> Your objective:
Begin at the line that contains "- [ ] PostgreSQL: healthy" and repeat every line from there to the end of the records below, inclusive, without adding any other line.

((

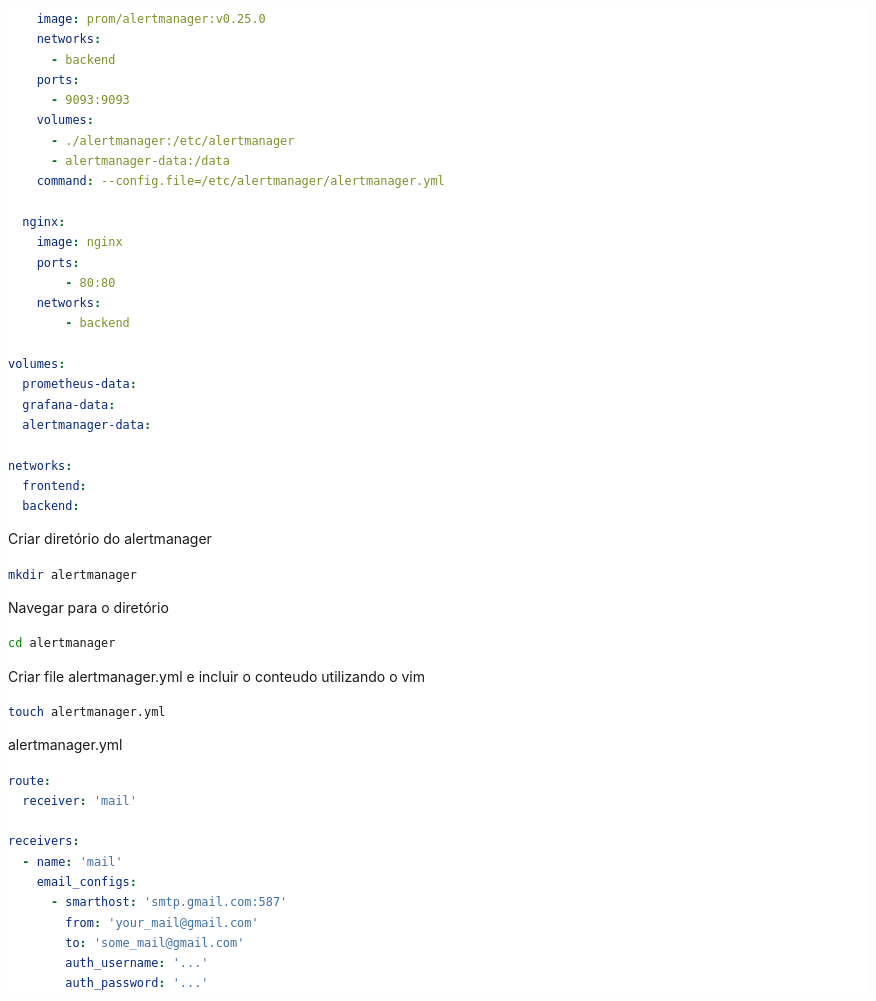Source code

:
 ```yaml
    image: prom/alertmanager:v0.25.0
    networks:
      - backend
    ports:
      - 9093:9093
    volumes:
      - ./alertmanager:/etc/alertmanager
      - alertmanager-data:/data
    command: --config.file=/etc/alertmanager/alertmanager.yml

  nginx:
    image: nginx
    ports:
        - 80:80
    networks:
        - backend

volumes:
  prometheus-data:
  grafana-data:
  alertmanager-data:

networks:
  frontend:
  backend:
```

Criar diretório do alertmanager 
```bash
mkdir alertmanager
```

Navegar para o diretório
```bash
cd alertmanager
```

Criar file alertmanager.yml e incluir o conteudo utilizando o vim
```bash
touch alertmanager.yml
```

alertmanager.yml
```yaml
route:
  receiver: 'mail'

receivers:
  - name: 'mail'
    email_configs:
      - smarthost: 'smtp.gmail.com:587'
        from: 'your_mail@gmail.com'
        to: 'some_mail@gmail.com'
        auth_username: '...'
        auth_password: '...'
```
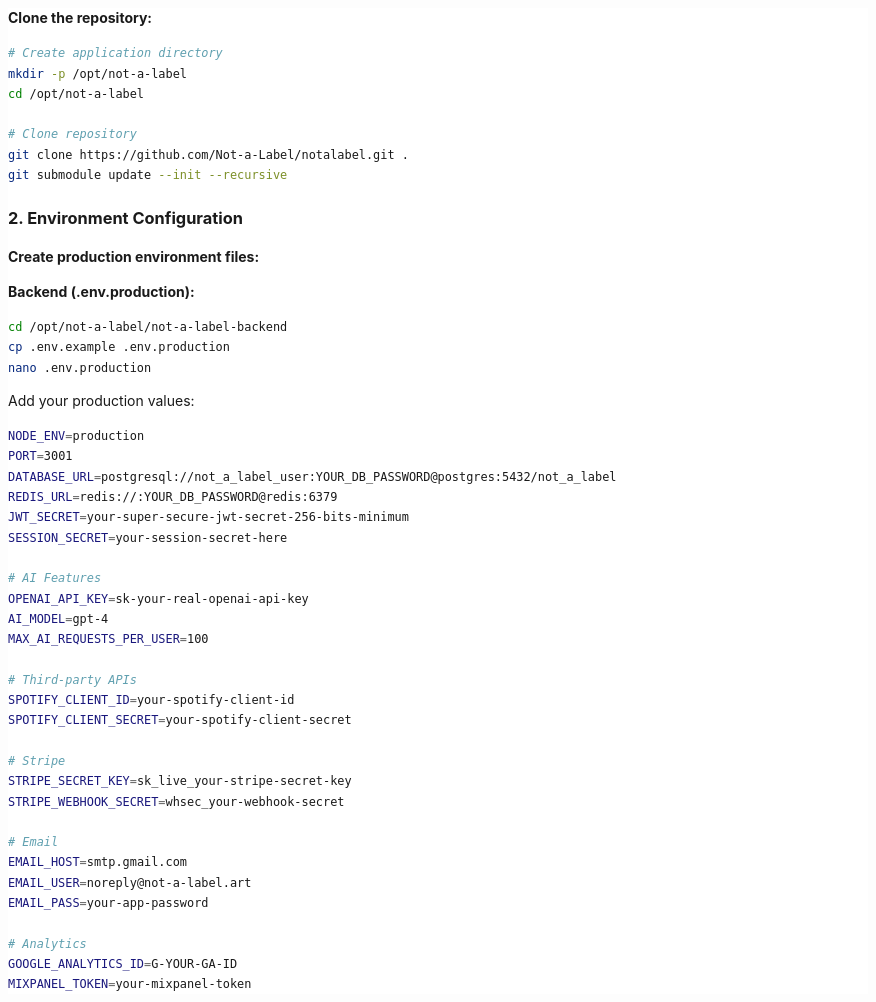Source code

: **Clone the repository:**
```bash
# Create application directory
mkdir -p /opt/not-a-label
cd /opt/not-a-label

# Clone repository
git clone https://github.com/Not-a-Label/notalabel.git .
git submodule update --init --recursive
```

### 2. Environment Configuration

**Create production environment files:**

**Backend (.env.production):**
```bash
cd /opt/not-a-label/not-a-label-backend
cp .env.example .env.production
nano .env.production
```

Add your production values:
```bash
NODE_ENV=production
PORT=3001
DATABASE_URL=postgresql://not_a_label_user:YOUR_DB_PASSWORD@postgres:5432/not_a_label
REDIS_URL=redis://:YOUR_DB_PASSWORD@redis:6379
JWT_SECRET=your-super-secure-jwt-secret-256-bits-minimum
SESSION_SECRET=your-session-secret-here

# AI Features
OPENAI_API_KEY=sk-your-real-openai-api-key
AI_MODEL=gpt-4
MAX_AI_REQUESTS_PER_USER=100

# Third-party APIs  
SPOTIFY_CLIENT_ID=your-spotify-client-id
SPOTIFY_CLIENT_SECRET=your-spotify-client-secret

# Stripe
STRIPE_SECRET_KEY=sk_live_your-stripe-secret-key
STRIPE_WEBHOOK_SECRET=whsec_your-webhook-secret

# Email
EMAIL_HOST=smtp.gmail.com
EMAIL_USER=noreply@not-a-label.art
EMAIL_PASS=your-app-password

# Analytics
GOOGLE_ANALYTICS_ID=G-YOUR-GA-ID
MIXPANEL_TOKEN=your-mixpanel-token
```
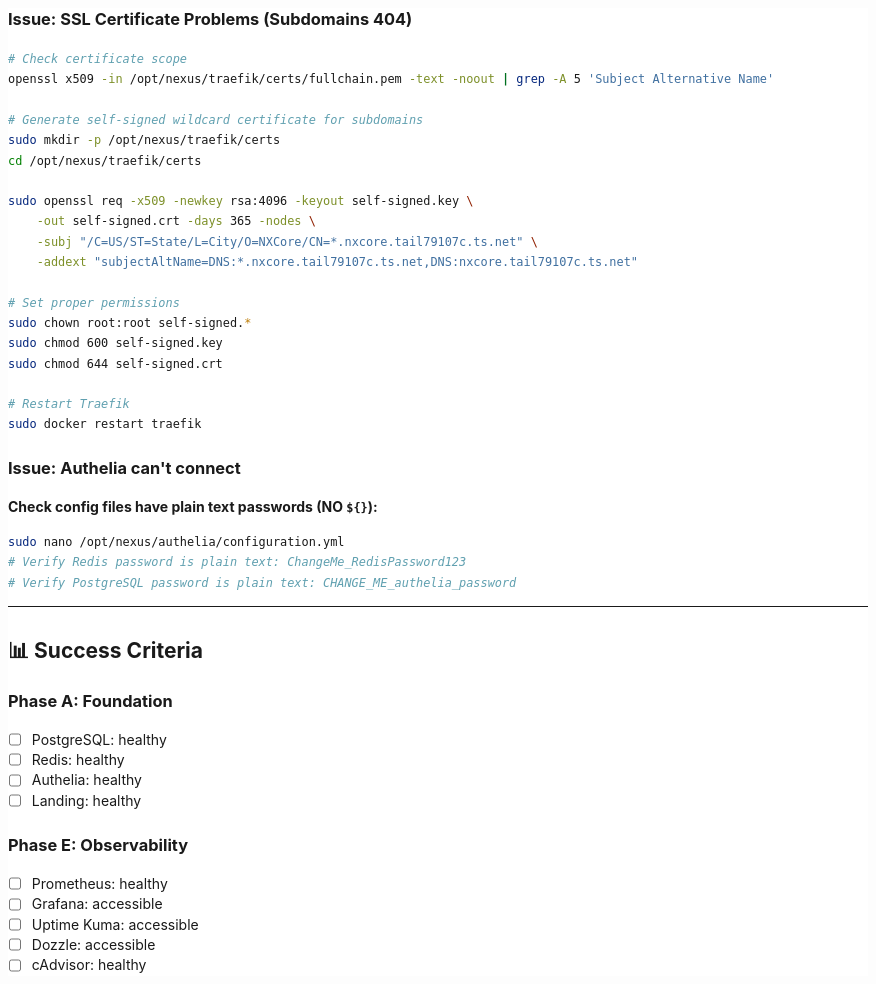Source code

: ### Issue: SSL Certificate Problems (Subdomains 404)

```bash
# Check certificate scope
openssl x509 -in /opt/nexus/traefik/certs/fullchain.pem -text -noout | grep -A 5 'Subject Alternative Name'

# Generate self-signed wildcard certificate for subdomains
sudo mkdir -p /opt/nexus/traefik/certs
cd /opt/nexus/traefik/certs

sudo openssl req -x509 -newkey rsa:4096 -keyout self-signed.key \
    -out self-signed.crt -days 365 -nodes \
    -subj "/C=US/ST=State/L=City/O=NXCore/CN=*.nxcore.tail79107c.ts.net" \
    -addext "subjectAltName=DNS:*.nxcore.tail79107c.ts.net,DNS:nxcore.tail79107c.ts.net"

# Set proper permissions
sudo chown root:root self-signed.*
sudo chmod 600 self-signed.key
sudo chmod 644 self-signed.crt

# Restart Traefik
sudo docker restart traefik
```

### Issue: Authelia can't connect

**Check config files have plain text passwords (NO `${}`):**
```bash
sudo nano /opt/nexus/authelia/configuration.yml
# Verify Redis password is plain text: ChangeMe_RedisPassword123
# Verify PostgreSQL password is plain text: CHANGE_ME_authelia_password
```

---

## 📊 Success Criteria

### Phase A: Foundation
- [ ] PostgreSQL: healthy
- [ ] Redis: healthy
- [ ] Authelia: healthy
- [ ] Landing: healthy

### Phase E: Observability
- [ ] Prometheus: healthy
- [ ] Grafana: accessible
- [ ] Uptime Kuma: accessible
- [ ] Dozzle: accessible
- [ ] cAdvisor: healthy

))

> Written solution:
- [ ] PostgreSQL: healthy
- [ ] Redis: healthy
- [ ] Authelia: healthy
- [ ] Landing: healthy

### Phase E: Observability
- [ ] Prometheus: healthy
- [ ] Grafana: accessible
- [ ] Uptime Kuma: accessible
- [ ] Dozzle: accessible
- [ ] cAdvisor: healthy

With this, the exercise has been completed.